La Cour suprême des États-Unis a refusé, le 25 juin 2025, d'examiner l'appel de Bayer dans l'affaire du Roundup, un désherbant à base de glyphosate. Cette décision ouvre la voie à des dizaines de milliers de plaintes déposées par des personnes atteintes de cancers, qu'elles attribuent à l'utilisation de ce produit. Le géant allemand de la chimie, qui a absorbé Monsanto en 2018, se trouve désormais confronté à une avalanche de poursuites judiciaires.
Une décision qui change la donne
En refusant d'entendre l'affaire, la plus haute juridiction américaine a validé une décision antérieure de la Cour d'appel du neuvième circuit, qui avait confirmé la condamnation de Bayer à verser 25 millions de dollars à un plaignant. Ce jugement pourrait faire jurisprudence pour environ 50 000 autres cas en attente, selon les estimations des avocats des victimes. Les plaintes allèguent que le Roundup est cancérigène et que Monsanto a dissimulé les risques pendant des années.
Bayer a exprimé sa déception dans un communiqué, affirmant que la décision de la Cour suprême ne reflète pas le poids des preuves scientifiques. Le groupe continue de défendre la sécurité du glyphosate, soutenu par des agences réglementaires comme l'Agence de protection de l'environnement (EPA) américaine. Cependant, l'Organisation mondiale de la santé (OMS) a classé le glyphosate comme probablement cancérigène pour l'homme en 2015.

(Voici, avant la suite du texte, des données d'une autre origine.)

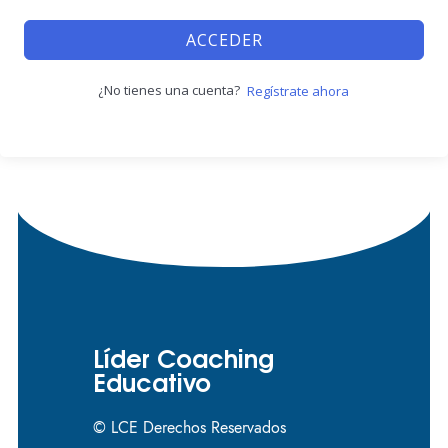
ACCEDER
¿No tienes una cuenta?
Regístrate ahora
Líder Coaching
Educativo
© LCE Derechos Reservados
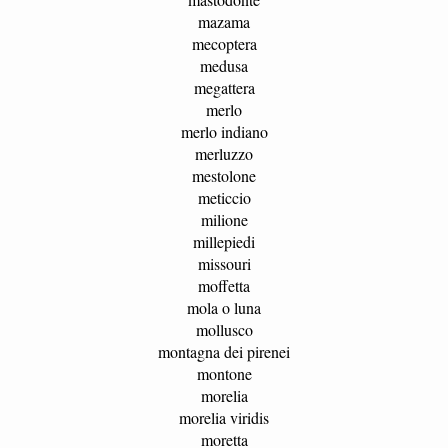
mazama
mecoptera
medusa
megattera
merlo
merlo indiano
merluzzo
mestolone
meticcio
milione
millepiedi
missouri
moffetta
mola o luna
mollusco
montagna dei pirenei
montone
morelia
morelia viridis
moretta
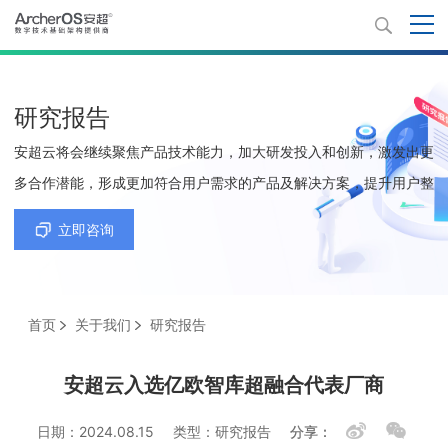
研究报告
安超云将会继续聚焦产品技术能力，加大研发投入和创新，激发出更
多合作潜能，形成更加符合用户需求的产品及解决方案，提升用户整
体使用体验和稳定安全性，推动生态产业共赢，助力我国数字化转
立即咨询
型。
首页
关于我们
研究报告
安超云入选亿欧智库超融合代表厂商
日期：2024.08.15
类型：研究报告
分享：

Des conséquences financières majeures
Cette décision judiciaire pourrait avoir des répercussions financières considérables pour Bayer. Les analystes estiment que le coût total des litiges pourrait atteindre plusieurs milliards de dollars. En 2020, Bayer avait déjà accepté de payer jusqu'à 10,9 milliards de dollars pour régler environ 125 000 plaintes, mais cette nouvelle vague de procès pourrait alourdir la facture. L'action Bayer a chuté de 5 % à la Bourse de Francfort après l'annonce.
Les avocats des plaignants se félicitent de cette décision. « C'est une victoire pour les victimes et pour la justice », a déclaré Me John Smith, représentant plusieurs familles. « La Cour suprême a refusé de protéger Bayer, ouvrant la voie à des procès équitables. » De son côté, Bayer a annoncé qu'il continuerait à se défendre devant les tribunaux de première instance.

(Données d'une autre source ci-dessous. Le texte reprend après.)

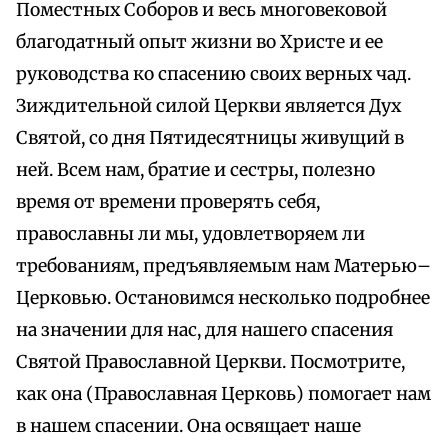
Поместных Соборов и весь многовековой
благодатный опыт жизни во Христе и ее
руководства ко спасению своих верных чад.
Зиждительной силой Церкви является Дух
Святой, со дня Пятидесятницы живущий в
ней. Всем нам, братие и сестры, полезно
время от времени проверять себя,
православны ли мы, удовлетворяем ли
требованиям, предъявляемым нам Матерью–
Церковью. Остановимся несколько подробнее
на значении для нас, для нашего спасения
Святой Православной Церкви. Посмотрите,
как она (Православная Церковь) помогает нам
в нашем спасении. Она освящает наше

Un précédent pour d'autres affaires
Ce refus de la Cour suprême pourrait également influencer d'autres procès liés aux pesticides. Plusieurs études scientifiques ont établi un lien entre le glyphosate et le lymphome non hodgkinien, un cancer du système lymphatique. Les plaintes se multiplient aux États-Unis, mais aussi en Europe, où des organisations environnementales réclament une interdiction totale du glyphosate.
La décision intervient alors que l'Union européenne doit se prononcer sur le renouvellement de la licence du glyphosate en 2026. La France s'est déjà engagée à réduire l'utilisation de cet herbicide, mais sans interdiction totale. L'affaire Monsanto-Bayer rappelle les défis juridiques et éthiques posés par les produits chimiques dans l'agriculture moderne.